Successful backups stamp runtime_metrics.backup_last_success_unix, surfaced as the Prometheus gauge bilbycast_backup_last_success_timestamp. Operations teams alert on staleness, not zero — the gauge is 0 only on a fresh deployment that has never run a backup.

Threat model

Property	Application export	DR backup
Cipher	AES-256-GCM	AES-256-GCM
KDF	Argon2id (`m=64MiB, t=3, p=1`)	Argon2id (`m=64MiB, t=3, p=1`)
Authenticated?	Yes (GCM tag)	Yes (GCM tag)
Portable across master keys?	Yes — secrets re-wrapped on import	No — a `pg_dump` archive only restores onto a cluster whose `BILBYCAST_MASTER_KEY` matches the source
Captures ephemeral state?	No — sessions / heartbeats / PTP cache deliberately wiped	Yes — full cluster snapshot
Licence-gated?	Yes (`FEATURE_BACKUP`)	No
Available via	REST + CLI	CLI only

In both cases, passphrase loss = unrecoverable file. There is no escrow. Treat the passphrase like a master key: store it in a password manager, share it through a secure channel, never paste it into a chat.

DR scenario walkthrough

A hardware failure on the primary manager host:

The standby instance in the HA pair is still serving traffic — the licence-gated cluster mechanics kept the read path alive.
Provision a replacement host. Run bilbycast-manager init --mode ha-primary to generate keys, certs, env file, systemd unit stub.
Copy a recent DR backup to the new host. Run bilbycast-manager restore --input backup.bin. The restore wipes the destination, applies the dump, and flips the new host’s manager_instances.role to primary.
Start the new instance via systemd. It rejoins the cluster automatically; the standby promotes itself back to standby on the next heartbeat.
Cut DNS over to the recovered primary on your usual schedule.

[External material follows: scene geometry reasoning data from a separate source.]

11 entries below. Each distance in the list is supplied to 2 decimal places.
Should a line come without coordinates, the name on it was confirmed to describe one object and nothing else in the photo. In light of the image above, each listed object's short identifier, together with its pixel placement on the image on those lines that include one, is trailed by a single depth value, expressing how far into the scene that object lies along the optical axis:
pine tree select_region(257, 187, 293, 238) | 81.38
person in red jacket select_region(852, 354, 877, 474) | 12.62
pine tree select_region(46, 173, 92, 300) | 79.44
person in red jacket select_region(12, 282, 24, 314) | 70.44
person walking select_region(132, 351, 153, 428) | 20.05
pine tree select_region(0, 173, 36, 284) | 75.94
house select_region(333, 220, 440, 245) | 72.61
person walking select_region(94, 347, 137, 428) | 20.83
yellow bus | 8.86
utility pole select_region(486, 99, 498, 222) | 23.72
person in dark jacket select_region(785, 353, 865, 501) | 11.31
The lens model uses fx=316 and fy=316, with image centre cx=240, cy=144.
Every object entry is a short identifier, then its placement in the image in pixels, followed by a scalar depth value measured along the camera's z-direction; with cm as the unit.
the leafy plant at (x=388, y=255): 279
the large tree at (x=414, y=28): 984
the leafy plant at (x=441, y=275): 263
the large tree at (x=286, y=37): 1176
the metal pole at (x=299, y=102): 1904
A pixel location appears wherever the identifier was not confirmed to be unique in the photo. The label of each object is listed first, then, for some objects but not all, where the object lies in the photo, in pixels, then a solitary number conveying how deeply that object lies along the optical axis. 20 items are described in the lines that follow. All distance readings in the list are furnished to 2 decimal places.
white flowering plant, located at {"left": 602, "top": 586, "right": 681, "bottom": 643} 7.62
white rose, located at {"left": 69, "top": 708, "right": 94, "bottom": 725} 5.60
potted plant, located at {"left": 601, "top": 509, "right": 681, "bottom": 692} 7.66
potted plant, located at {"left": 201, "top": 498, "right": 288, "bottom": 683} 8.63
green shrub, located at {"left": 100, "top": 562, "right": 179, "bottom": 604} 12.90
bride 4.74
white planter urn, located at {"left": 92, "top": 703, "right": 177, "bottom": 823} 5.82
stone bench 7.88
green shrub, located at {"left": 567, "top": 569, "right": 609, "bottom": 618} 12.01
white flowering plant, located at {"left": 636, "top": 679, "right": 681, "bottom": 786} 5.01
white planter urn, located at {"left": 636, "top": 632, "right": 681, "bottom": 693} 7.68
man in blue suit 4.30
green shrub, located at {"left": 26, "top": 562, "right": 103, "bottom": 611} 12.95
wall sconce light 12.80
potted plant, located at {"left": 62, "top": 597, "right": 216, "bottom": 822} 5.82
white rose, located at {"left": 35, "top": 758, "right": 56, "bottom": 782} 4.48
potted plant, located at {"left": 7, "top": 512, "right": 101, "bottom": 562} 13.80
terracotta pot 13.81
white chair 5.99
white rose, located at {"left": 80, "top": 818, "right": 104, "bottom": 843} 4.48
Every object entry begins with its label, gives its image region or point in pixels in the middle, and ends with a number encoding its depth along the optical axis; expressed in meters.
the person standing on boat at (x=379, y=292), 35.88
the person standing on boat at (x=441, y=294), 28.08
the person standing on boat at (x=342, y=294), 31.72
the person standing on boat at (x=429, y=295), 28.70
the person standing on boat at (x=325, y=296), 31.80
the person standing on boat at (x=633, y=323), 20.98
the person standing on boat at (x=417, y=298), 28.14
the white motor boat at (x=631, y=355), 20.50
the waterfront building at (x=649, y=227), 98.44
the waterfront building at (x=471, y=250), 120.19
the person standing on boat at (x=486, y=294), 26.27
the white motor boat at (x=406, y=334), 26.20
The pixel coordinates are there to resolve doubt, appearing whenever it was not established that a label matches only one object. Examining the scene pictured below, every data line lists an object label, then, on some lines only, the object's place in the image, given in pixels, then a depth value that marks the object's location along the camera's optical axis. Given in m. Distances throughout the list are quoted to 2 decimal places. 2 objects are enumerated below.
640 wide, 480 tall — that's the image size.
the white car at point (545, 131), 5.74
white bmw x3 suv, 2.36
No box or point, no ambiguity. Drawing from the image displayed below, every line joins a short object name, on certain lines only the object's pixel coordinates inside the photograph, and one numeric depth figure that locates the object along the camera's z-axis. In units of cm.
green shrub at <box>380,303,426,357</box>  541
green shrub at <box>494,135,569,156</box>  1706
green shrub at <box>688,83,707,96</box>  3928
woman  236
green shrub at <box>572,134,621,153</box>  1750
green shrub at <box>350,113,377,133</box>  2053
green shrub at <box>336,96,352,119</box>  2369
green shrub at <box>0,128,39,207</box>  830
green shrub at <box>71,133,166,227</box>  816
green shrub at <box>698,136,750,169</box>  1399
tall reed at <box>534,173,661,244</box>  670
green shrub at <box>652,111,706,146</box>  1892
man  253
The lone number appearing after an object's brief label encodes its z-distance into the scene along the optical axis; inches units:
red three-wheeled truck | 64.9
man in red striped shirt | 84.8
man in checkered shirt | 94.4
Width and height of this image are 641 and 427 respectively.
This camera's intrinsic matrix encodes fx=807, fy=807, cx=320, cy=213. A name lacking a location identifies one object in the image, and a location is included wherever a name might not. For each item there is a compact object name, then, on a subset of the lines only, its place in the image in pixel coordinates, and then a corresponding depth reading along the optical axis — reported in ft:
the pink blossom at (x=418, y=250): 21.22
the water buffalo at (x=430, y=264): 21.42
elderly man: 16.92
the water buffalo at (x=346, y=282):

If the recovery host has a fresh BILBYCAST_MASTER_KEY (e.g. you’ve also lost the original), use the application-level export instead — the DR backup is master-key-bound, the export isn’t.

Reference

Operator runbook: USER_GUIDE.md (“Backup & Restore (Super Admins only)”).
Master-key rotation runbook: master-key-rotation.md.
API reference: API.md (“Backup & Restore (Encrypted)”).
HA failover runbook: DNS_FAILOVER.md.